Designing Teacher-Centered Professional Development
Ask most history teachers about how effective their professional development is and you will usually receive a negative answer. This unenthusiastic response is engendered by the deficit approach that traditional professional development often takes. A subject supervisor looks at end-of-course state assessments and assumes something is wrong with the way history teachers are teaching. He or she then sets out to correct the problem, frequently with the help of an external consultant. This consultant is responsible for determining teacher needs, designing the professional development, and identifying resources.
This approach is based on the assumption that someone other than history teachers, such as principals, subject coordinators, or “experts” knows what should be taught and how it should be presented. Teachers, however, generally know what they need to know to improve their instruction and they resent their expertise being ignored. Consequently, history teachers often resist what should be a positive and energizing growth experience.
I suggest a professional development model that responds to history teachers’ self-determined needs for growth. This model rejects the presumption of a universal teacher deficit that requires an outsider to fix. Rather, it supports teachers’ self-diagnosed and self-prescribed efforts to improve their practice. The history coordinator in this model gives teachers the power to take responsibility for diagnosing their needs and for planning, creating, implementing, and evaluating their professional development.
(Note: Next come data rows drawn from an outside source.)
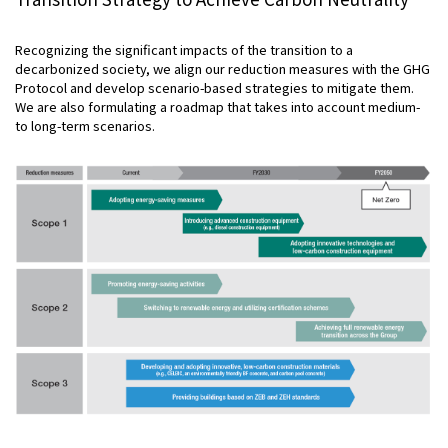
Recognizing the significant impacts of the transition to a
decarbonized society, we align our reduction measures with the GHG
Protocol and develop scenario-based strategies to mitigate them.
We are also formulating a roadmap that takes into account medium-
to long-term scenarios.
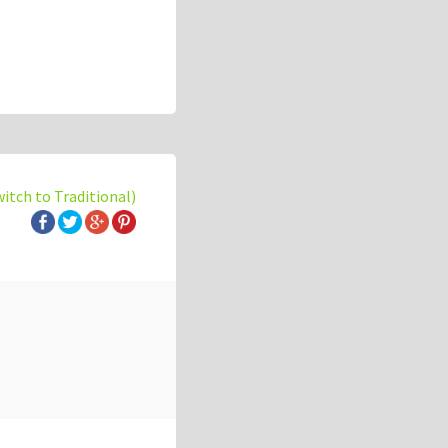
witch to Traditional)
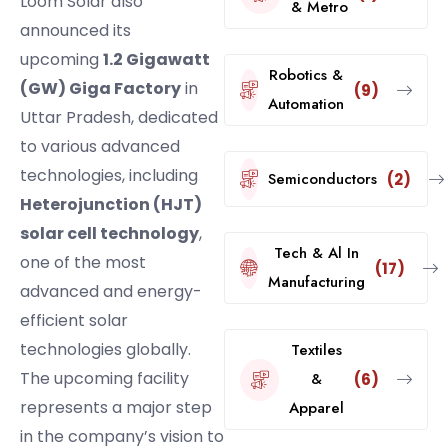
Loom Solar also
& Metro
announced its
upcoming
1.2 Gigawatt
Robotics &
(GW) Giga Factory
in
(9)
Automation
Uttar Pradesh, dedicated
to various advanced
technologies, including
Semiconductors
(2)
Heterojunction (HJT)
solar cell technology
,
Tech & Al In
one of the most
(17)
Manufacturing
advanced and energy-
efficient solar
technologies globally.
Textiles
The upcoming facility
&
(6)
represents a major step
Apparel
in the company’s vision to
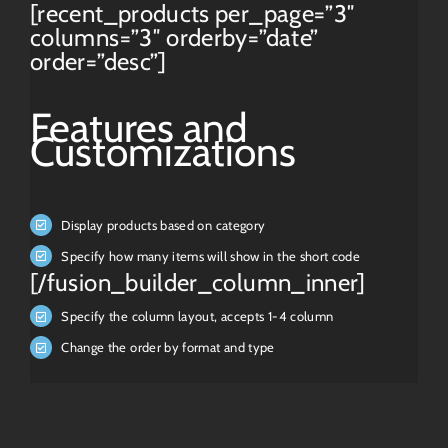
[recent_products per_page=”3″
columns=”3″ orderby=”date”
order=”desc”]
Features and
Customizations
Display products based on category
Specify how many items will show in the short code
[/fusion_builder_column_inner]
Specify the column layout, accepts 1-4 column
Change the order by format and type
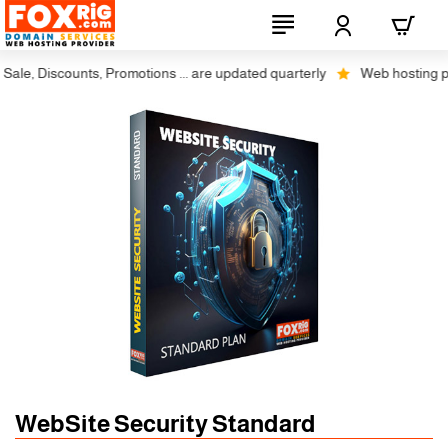
le, Discounts, Promotions ... are updated quarterly
Web hosting plus 
WebSite Security Standard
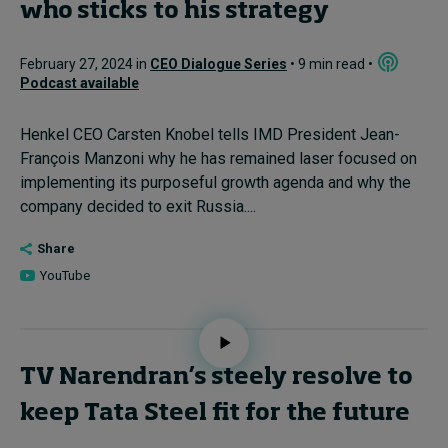
who sticks to his strategy
February 27, 2024 in
CEO Dialogue Series
• 9 min read •
Podcast available
Henkel CEO Carsten Knobel tells IMD President Jean-
François Manzoni why he has remained laser focused on
implementing its purposeful growth agenda and why the
company decided to exit Russia....
Share
YouTube
TV Narendran’s steely resolve to
keep Tata Steel fit for the future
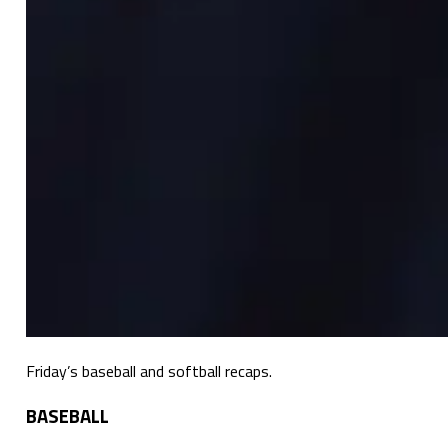
Friday’s baseball and softball recaps.
BASEBALL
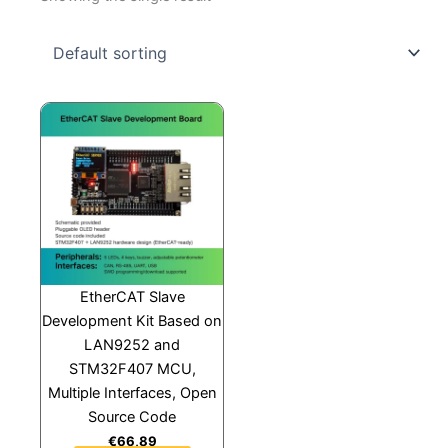
EtherCAT Slave
Development Kit Based on
LAN9252 and
STM32F407 MCU,
Multiple Interfaces, Open
Source Code
€
66,89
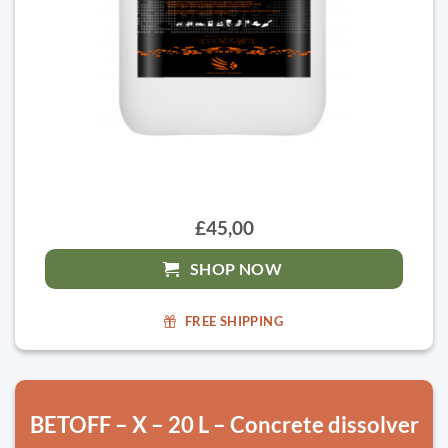
£45,00
SHOP NOW
FREE SHIPPING
BETOFF – X – 20 L – Concrete dissolver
Programs based on this model are not the required one-shot, after-school workshops in which everyone completes the same activities dictated by an external consultant. These are professional development efforts in which individual teachers take responsibility for determining their own agenda and activities.
The Teaching American History (TAH) projects with which I have been associated as an evaluator usually employ a model of professional development that requires teachers to assume direction for their own development. The TAH projects are long term, based on teacher-requested inquiries and events and offer a variety of learning activities. For example, a request from teachers planning to cover the American Civil War era might be to learn how to use the Document-based Questions (DBQ) technique with slave narratives. The project director, following the teachers’ lead, will bring in a U.S. history professor, arrange a trip to a university library’s document collection, or facilitate a visit to a plantation museum. The project director then assists the teachers as they design related learning activities and implement them and evaluate whether the professional development has been effective. Teachers determine and design learning activities collaboratively, and they structure the evaluation to reflect their purposes. This model provides meaningful and lasting learning that impacts student achievement.
Therefore, the most effective professional development for history teachers is:
- Collaboratively determined, designed, and evaluated by coordinators and teachers;
- Site-based, long-term, and classroom-centered with critiqued practice provided for participating teachers;
- Individualized to meet the needs of each teacher; and
- Content-oriented and based on recent research.
These attributes allow teachers to be active partners in the quest for professional development. Acknowledging that teachers know what they need to know encourages them to happily pursue that knowledge.
Michael Grady is a Professor of Education at Saint Louis University in St. Louis, MO. He teaches program evaluation and research methods and consults in program design and evaluation for educational organizations.